Jim, unfortunately once the negs are proccessed, there is no reversing the processsing. especially in the case of c-41 proccessing

You might be able the scans and save "SOME" of the negs (hopefully), but other than that, shooting the lady is the only retribution you will get my friend. Sorry.

Perhaps telling the pimple-headed hormone bags that it is black & White film not colour may save you this loss in the future :)

Regards,

Nauman

-- Nauman Saghir (nsaghir@hotmail.com), January 15, 2001.


C-41 is a four-step process: Developer, Bleach, Fixer, Stabilizer.

There is no recourse at this point for the development stage, and who knows what C-41 bleach does to B&W films, but T-Max films require longer fixing times than others and they need a thorough wash to remove the purple anti-halation backing. If the negatives are purple, I would wash them to remove the stabilizer, refix, rinse, treat with Perma-Wash or Kodak Hypo Clearing Agent, and then do a final wash and see how the negatives look.

At least they should be properly fixed and cleared.

Compare the negs to negs you know to be properly processed. If they are thin (sounds likely), and they are really worth the effort, you might get some improvement by treating them with Selenium Toner or Chromium Intensifier. If they are too dense (I doubt it, but who knows?), you might try a reducer. Of course you will never get back detail that's been lost, but you might get more printable negatives.

-- David Goldfarb (dgoldfarb@barnard.edu), January 15, 2001.

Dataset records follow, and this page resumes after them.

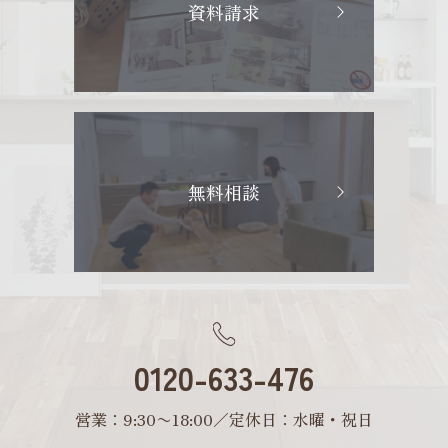
資料請求
無料相談
0120-633-476
営業：9:30〜18:00／定休日：水曜・祝日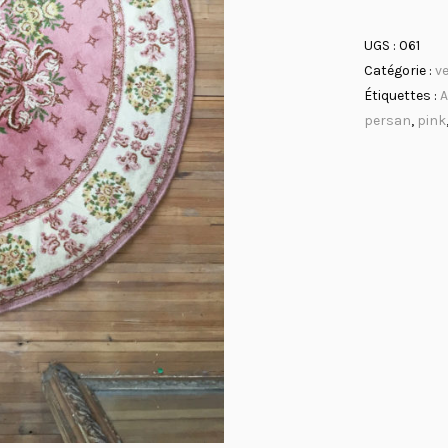
UGS :
061
Catégorie :
v
Étiquettes :
A
persan
,
pink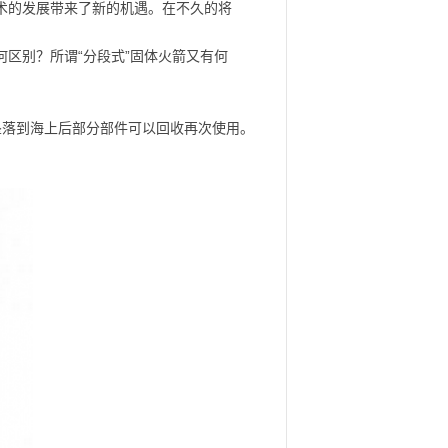
术的发展带来了新的机遇。在不久的将
区别？所谓“分段式”固体火箭又有何
火箭坠落到海上后部分部件可以回收再次使用。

If your film was processed in C-41 then you should have absolutely no image on your film, not the writing on the side saying KODAK TMY or any image made by the camera. The C-41 process is designed to remove ALL of the silver from your film. If you have any image then whoever processed your film has a processor that is severely out of whack. Maybe the other possibilty is that they just screwed up in processing your T-Max and are hoping that you will by the C-41 story. Sounds suspicious to me.